Fatwa MUI Jatim dan Aturan Berdampak pada Pengusaha Sound Horeg Tulungagung, Bos AJM Pro Buka Suara
Eko Darmoko July 26, 2025 08:32 PM

SURYAMALANG.COM, TULUNGAGUNG - Fatwa haram Majelis Ulama Indonesia (MUI) Jawa Timur pada sound horeg berpengaruh langsung pada pemilik usaha sound system.

Mereka mengalami pembatalan pesanan sound horeg untuk tujuan pawai dalam rangka peringatan  ke-80 kemerdekaan Republik Indonesia.

Salah satu yang menerima dampak ini adalah Agus Priyono, bos sound system AJM Pro Audio Tulungagung, salah satu yang punya nama di kalangan pengusaha sound system.

“Sebenarnya kita tidak rugi, karena kita kan sewa menyewa. Cuma modal kami kan banyak, bisa miliaran rupiah,” ujar Agus, saat ditemui SURYAMALANG.COM di Mbalong Kawuk Desa Sumberejo Kulon, Kecamatan Ngunut.

Laki-laki warga Desa Pulosari, Kecamatan Ngunut ini mengatakan, mayoritas pesanan yang dibatalkan dari Tulungagung dan Blitar.

Pembatalan dilakukan setelah MUI Jatim mengeluarkan fatwa haram, disusul sikap kepolisian yang mengambil sikap tegas.

Untuk Tulungagung, aturan yang jadi pedoman adalah pembatasan jumlah subwoofer dan semua peralatan harus dimuat di dalam bak kendaraan, tidak boleh melebihi dimensi kendaraan.

Padahal selama sound system untuk pawai banyak menggunakan rigging untuk menggantungkan subwoofer.

“Ketinggian peralatan di atas bak truk tidak boleh lebih dari 1,5 meter.

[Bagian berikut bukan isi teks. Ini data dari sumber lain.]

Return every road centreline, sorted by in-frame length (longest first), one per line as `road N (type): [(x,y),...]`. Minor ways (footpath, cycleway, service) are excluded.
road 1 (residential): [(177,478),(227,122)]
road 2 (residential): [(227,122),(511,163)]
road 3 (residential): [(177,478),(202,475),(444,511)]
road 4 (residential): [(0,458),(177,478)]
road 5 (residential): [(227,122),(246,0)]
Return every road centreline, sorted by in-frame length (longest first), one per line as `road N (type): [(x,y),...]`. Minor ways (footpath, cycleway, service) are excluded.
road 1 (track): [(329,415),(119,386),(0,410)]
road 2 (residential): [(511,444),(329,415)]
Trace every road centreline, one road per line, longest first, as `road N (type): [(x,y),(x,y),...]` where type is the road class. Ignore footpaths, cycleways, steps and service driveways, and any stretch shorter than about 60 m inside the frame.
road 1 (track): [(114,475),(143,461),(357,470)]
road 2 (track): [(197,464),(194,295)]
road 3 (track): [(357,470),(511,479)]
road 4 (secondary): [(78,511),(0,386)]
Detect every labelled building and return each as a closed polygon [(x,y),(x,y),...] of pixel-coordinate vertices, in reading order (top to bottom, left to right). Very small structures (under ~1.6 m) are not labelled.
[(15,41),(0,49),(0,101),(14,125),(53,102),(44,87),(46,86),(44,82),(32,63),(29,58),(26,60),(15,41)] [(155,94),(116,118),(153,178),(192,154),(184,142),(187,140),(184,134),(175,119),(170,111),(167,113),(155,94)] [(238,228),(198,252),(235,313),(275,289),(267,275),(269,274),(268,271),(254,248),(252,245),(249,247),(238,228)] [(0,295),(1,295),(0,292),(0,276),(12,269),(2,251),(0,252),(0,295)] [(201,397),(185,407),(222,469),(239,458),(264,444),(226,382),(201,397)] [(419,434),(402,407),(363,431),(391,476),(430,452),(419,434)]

Ini menurunkan jumlah subwoofer yang bisa dibawa,” katanya.

Agus menambahkan, untuk keperluan sound horeg menyesuaikan dengan pesanan warga.

Namun umumnya pesanan yang diminta minimal 8 subwoofer.

Untuk wilayah Tulungagung, harganya Rp 12 juta sampai Rp 15 juta, sedangkan luar kota Rp 30 juta sampai Rp 40 juta.

“Semakin banyak subwoofernya semakin mahal.  Sementara sekarang dibatasi jumlahnya,” tambahnya.

Permintaan sound horeg paling ramai dari Bulan Agustus sampai Oktober.

Biasanya semua acara yang melibatkan sound horeg berkaitan dengan pawai hari kemerdekaan RI.

Agus berharap pemerintah tidak terlalu menekan sound horeg karena keberadaannya juga menggerakkan usaha warga.

“Yang menyewa juga warga, setiap RT patungan untuk sewa. Bahkan mereka berani sewa yang dari luar kota yang pasti lebih mahal,” ungkapnya.

Selama ini sound horeg telah menciptakan ekosistemnya sendiri.

Setiap ada sound horeg juga menggerakkan usaha warga setempat, seperti penjual makanan dan minuman.

Menyikapi perkembangan saat ini, Agus mengatakan, sound horeg pada dasarnya bisa diatur, namun jangan sampai dilarang.

“Bisa diatur, tapi jangan dilarang. Jangan terlalu lah, agar semua usaha bisa jalan,” tegasnya.

Saat ini Agus mengaku masih menunggu dan melihat perkembangan setelah keluarnya Fatwa MUI Jatim.

Ia melihat setiap daerah mempunyai kebijakan masing-masing untuk menyikapi sound horeg.

Salah satu harapannya adalah datangnya pesanan dari wilayah luar Tulungagung.

“Usahanya masih tetap bisa jalan, tapi pendapatan akan minim (berkurang),” pungkasnya.